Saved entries
###

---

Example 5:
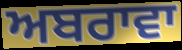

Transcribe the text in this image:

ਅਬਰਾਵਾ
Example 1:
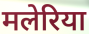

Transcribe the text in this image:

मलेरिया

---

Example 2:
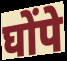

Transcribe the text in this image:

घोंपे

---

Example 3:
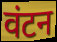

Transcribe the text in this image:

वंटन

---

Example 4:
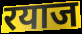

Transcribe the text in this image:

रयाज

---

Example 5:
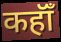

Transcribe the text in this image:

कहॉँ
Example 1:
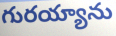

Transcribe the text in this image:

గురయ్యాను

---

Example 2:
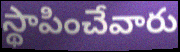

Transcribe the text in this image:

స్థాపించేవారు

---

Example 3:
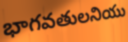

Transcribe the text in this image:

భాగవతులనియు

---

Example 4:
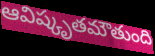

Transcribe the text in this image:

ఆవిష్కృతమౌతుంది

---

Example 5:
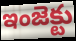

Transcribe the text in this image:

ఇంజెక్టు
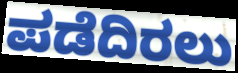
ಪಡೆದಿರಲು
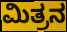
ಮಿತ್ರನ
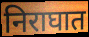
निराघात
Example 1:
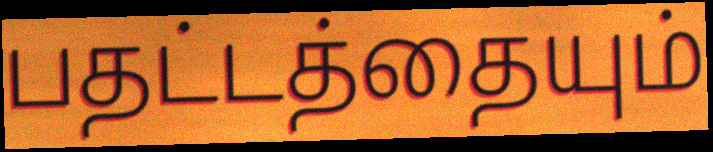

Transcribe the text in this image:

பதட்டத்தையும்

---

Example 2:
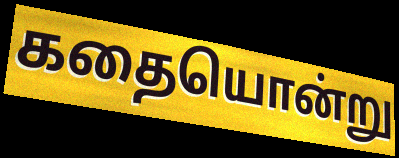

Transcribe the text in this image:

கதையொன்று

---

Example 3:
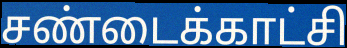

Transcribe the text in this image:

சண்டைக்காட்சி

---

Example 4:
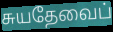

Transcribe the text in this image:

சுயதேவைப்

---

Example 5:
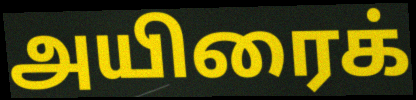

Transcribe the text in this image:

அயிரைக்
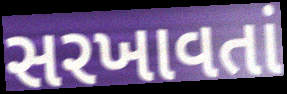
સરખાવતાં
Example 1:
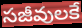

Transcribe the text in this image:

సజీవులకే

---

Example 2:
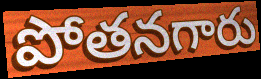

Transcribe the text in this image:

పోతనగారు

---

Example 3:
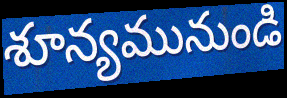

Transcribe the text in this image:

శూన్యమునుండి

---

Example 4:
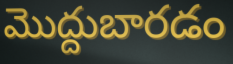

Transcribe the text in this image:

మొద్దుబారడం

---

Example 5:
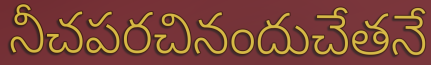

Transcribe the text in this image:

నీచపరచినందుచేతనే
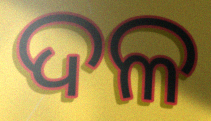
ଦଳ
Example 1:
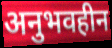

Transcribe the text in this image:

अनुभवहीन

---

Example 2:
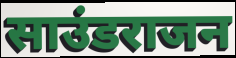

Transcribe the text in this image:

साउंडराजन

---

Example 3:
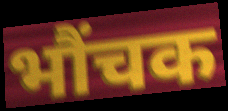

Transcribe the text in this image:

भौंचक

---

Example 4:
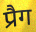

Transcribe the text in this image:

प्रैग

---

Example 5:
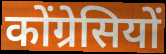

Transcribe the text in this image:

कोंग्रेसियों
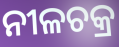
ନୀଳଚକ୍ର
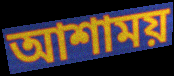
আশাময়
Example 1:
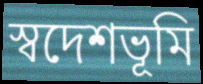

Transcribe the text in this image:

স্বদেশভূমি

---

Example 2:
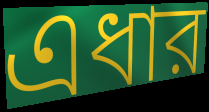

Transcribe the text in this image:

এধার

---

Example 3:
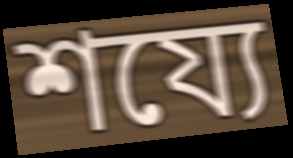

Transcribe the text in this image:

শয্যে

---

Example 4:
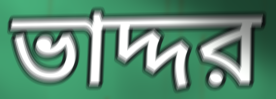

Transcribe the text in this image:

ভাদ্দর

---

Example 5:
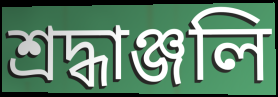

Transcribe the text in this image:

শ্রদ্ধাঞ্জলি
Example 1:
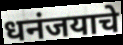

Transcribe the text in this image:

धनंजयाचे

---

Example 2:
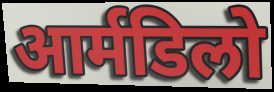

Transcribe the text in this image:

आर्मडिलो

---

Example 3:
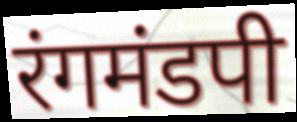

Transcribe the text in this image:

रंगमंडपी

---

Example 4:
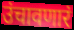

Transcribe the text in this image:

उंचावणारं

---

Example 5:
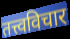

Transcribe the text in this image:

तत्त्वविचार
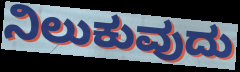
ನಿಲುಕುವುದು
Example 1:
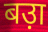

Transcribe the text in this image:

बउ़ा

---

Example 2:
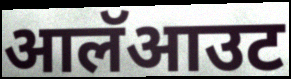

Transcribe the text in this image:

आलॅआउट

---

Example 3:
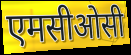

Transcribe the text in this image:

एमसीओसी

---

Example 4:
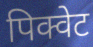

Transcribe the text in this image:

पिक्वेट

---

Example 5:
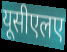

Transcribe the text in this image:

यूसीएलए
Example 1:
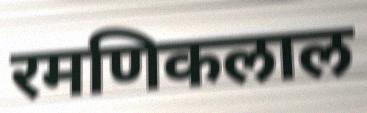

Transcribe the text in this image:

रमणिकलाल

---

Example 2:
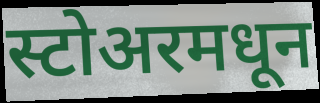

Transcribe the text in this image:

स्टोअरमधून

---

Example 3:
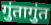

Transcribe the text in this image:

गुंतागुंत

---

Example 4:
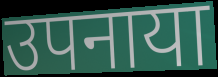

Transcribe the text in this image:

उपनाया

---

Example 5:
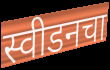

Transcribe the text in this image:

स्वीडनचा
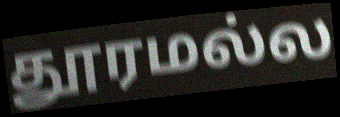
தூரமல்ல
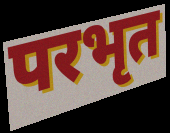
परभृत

###

* Work request: Set down the entries above word for word, but drop any image.

* Answer to this task:
---

Example 5:

Transcribe the text in this image:

ਅਬਰਾਵਾ
Example 1:

Transcribe the text in this image:

मलेरिया

---

Example 2:

Transcribe the text in this image:

घोंपे

---

Example 3:

Transcribe the text in this image:

वंटन

---

Example 4:

Transcribe the text in this image:

रयाज

---

Example 5:

Transcribe the text in this image:

कहॉँ
Example 1:

Transcribe the text in this image:

గురయ్యాను

---

Example 2:

Transcribe the text in this image:

స్థాపించేవారు

---

Example 3:

Transcribe the text in this image:

భాగవతులనియు

---

Example 4:

Transcribe the text in this image:

ఆవిష్కృతమౌతుంది

---

Example 5:

Transcribe the text in this image:

ఇంజెక్టు
ಪಡೆದಿರಲು
ಮಿತ್ರನ
निराघात
Example 1:

Transcribe the text in this image:

பதட்டத்தையும்

---

Example 2:

Transcribe the text in this image:

கதையொன்று

---

Example 3:

Transcribe the text in this image:

சண்டைக்காட்சி

---

Example 4:

Transcribe the text in this image:

சுயதேவைப்

---

Example 5:

Transcribe the text in this image:

அயிரைக்
સરખાવતાં
Example 1:

Transcribe the text in this image:

సజీవులకే

---

Example 2:

Transcribe the text in this image:

పోతనగారు

---

Example 3:

Transcribe the text in this image:

శూన్యమునుండి

---

Example 4:

Transcribe the text in this image:

మొద్దుబారడం

---

Example 5:

Transcribe the text in this image:

నీచపరచినందుచేతనే
ଦଳ
Example 1:

Transcribe the text in this image:

अनुभवहीन

---

Example 2:

Transcribe the text in this image:

साउंडराजन

---

Example 3:

Transcribe the text in this image:

भौंचक

---

Example 4:

Transcribe the text in this image:

प्रैग

---

Example 5:

Transcribe the text in this image:

कोंग्रेसियों
ନୀଳଚକ୍ର
আশাময়
Example 1:

Transcribe the text in this image:

স্বদেশভূমি

---

Example 2:

Transcribe the text in this image:

এধার

---

Example 3:

Transcribe the text in this image:

শয্যে

---

Example 4:

Transcribe the text in this image:

ভাদ্দর

---

Example 5:

Transcribe the text in this image:

শ্রদ্ধাঞ্জলি
Example 1:

Transcribe the text in this image:

धनंजयाचे

---

Example 2:

Transcribe the text in this image:

आर्मडिलो

---

Example 3:

Transcribe the text in this image:

रंगमंडपी

---

Example 4:

Transcribe the text in this image:

उंचावणारं

---

Example 5:

Transcribe the text in this image:

तत्त्वविचार
ನಿಲುಕುವುದು
Example 1:

Transcribe the text in this image:

बउ़ा

---

Example 2:

Transcribe the text in this image:

आलॅआउट

---

Example 3:

Transcribe the text in this image:

एमसीओसी

---

Example 4:

Transcribe the text in this image:

पिक्वेट

---

Example 5:

Transcribe the text in this image:

यूसीएलए
Example 1:

Transcribe the text in this image:

रमणिकलाल

---

Example 2:

Transcribe the text in this image:

स्टोअरमधून

---

Example 3:

Transcribe the text in this image:

गुंतागुंत

---

Example 4:

Transcribe the text in this image:

उपनाया

---

Example 5:

Transcribe the text in this image:

स्वीडनचा
தூரமல்ல
परभृत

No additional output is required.